The history of domestic work in the United Sates has been accounted for more than two-thirds of all non-agricultural female wage earner in the second half of the nineteenth century. In the early stages of development, both females and males were typically employed as domestics and more exclusively immigrants from Europe and enslaved blacks. Migrant male work was key to industrialization, however, most of them were denied admission to the United States if they had their family unities with them. Having the families follow them was perceived as a burden and considered undesirable in society. However, newer systems of recruiting labor such as the Bracero Program and the Guest Work Program, engaged many immigrants to join the labor force in the United States. These individuals were allowed to bring their families with them.
The demand for domestic work has expanded in wealthy societies around the world. These positions are customarily filled by recent immigrants and migrants from low socio-economic backgrounds, and members of different ethnicities and citizenship statuses. Hondageu-Sotelo argues, “Domestic work was the single largest category of paid employment for all women in the United States during the late nineteenth century and early twentieth centuries, in large part because other opportunities were not available” (Hondageu-Sotelo, p. 9). Many married and single women were entering the labor force as secretaries, retail work, and clerical jobs, requiring to hire help to supplement the work of cleaning houses and caring for their children as it was transferring the new responsibility to the domestic employee. Additionally, with the high demands of a higher paying career or social life, many families have engaged in hiring some domestic workers for one or a variety of reasons.
There are three categories of domestic work that are typically performed in California in specific by Mexican, Central or South American worker. First, the live-in nanny/housekeeper. This employee is generally required to work an average of eleven to twelve hours per day and six days a week. Her responsibilities include taking care of the child(ren) and the cleaning duties. If the child wakes in the middle of the night, it is the domestica’s responsibilities to tend to the child. Second, the live-out nanny/housekeeper. This position is usually a step up in the domestic ladder. The domestic worker is in a better position to negotiate her demands. However, there are a variety of work schedules.
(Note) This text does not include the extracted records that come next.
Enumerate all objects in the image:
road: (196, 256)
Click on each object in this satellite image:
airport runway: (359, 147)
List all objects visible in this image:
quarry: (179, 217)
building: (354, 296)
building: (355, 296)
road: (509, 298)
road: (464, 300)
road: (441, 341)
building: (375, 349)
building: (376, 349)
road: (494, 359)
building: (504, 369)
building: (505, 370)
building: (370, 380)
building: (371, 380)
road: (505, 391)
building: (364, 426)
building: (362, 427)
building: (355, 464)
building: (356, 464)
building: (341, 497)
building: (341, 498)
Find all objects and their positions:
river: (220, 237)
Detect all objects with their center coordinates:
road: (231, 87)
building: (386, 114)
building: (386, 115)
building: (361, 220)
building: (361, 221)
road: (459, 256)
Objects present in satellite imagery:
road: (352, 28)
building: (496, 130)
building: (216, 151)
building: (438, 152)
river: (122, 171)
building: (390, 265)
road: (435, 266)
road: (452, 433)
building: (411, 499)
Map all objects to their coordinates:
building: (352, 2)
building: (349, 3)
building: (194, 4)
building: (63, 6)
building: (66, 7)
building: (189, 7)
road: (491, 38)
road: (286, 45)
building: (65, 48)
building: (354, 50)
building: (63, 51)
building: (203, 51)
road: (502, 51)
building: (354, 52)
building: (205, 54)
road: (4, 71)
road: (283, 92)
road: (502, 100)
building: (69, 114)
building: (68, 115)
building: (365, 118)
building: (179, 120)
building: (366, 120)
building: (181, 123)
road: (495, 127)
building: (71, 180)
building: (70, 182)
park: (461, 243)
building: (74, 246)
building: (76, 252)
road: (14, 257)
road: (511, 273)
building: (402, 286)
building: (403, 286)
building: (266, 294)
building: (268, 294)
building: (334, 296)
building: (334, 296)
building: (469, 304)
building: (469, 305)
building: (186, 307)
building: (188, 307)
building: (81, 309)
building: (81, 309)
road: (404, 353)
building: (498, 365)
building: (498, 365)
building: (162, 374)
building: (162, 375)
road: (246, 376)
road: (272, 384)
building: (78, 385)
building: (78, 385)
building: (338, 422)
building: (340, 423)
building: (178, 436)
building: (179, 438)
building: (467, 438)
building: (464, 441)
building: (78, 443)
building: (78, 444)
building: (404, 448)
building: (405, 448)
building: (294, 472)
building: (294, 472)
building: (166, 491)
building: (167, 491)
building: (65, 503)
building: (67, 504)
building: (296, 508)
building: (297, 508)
Most of the live-out nannies arrive to work before the señora (lady of the house) has to go to work, if she is employed, and go home after the señora arrives home having had an opportunity to briefly discus how the child (ren) behaved, what they ate, and how much television they watched. Lastly, the cleaning lady or housekeeper, is the most desirable jobs among the domestic workers. Once they secure a route of houses to clean during the week, they feel accomplished in the workplace. Many prefer this set up as it gives them an opportunity to have their own social lives. The housekeeper goes to the house of the day, completes the work and on to the next house. At the end of the day, she gets to go home and enjoy her family life.
Domestic work has been viewed as a low-status, demeaning, and unskilled by many people. Latina workers are preferred because they are seen as obedient, and compliant. Domestic labor continues to be a significant part of the labor market, its resurgence is credited to the high demand of professional work done outside the house. Many families encounter the need to bring help in the form of a nanny, or housekeeper to supplement the lack of time the busy families are dealing with. In other circumstances, affluent families have the ability to afford and obtain the supplemental help they require in their household.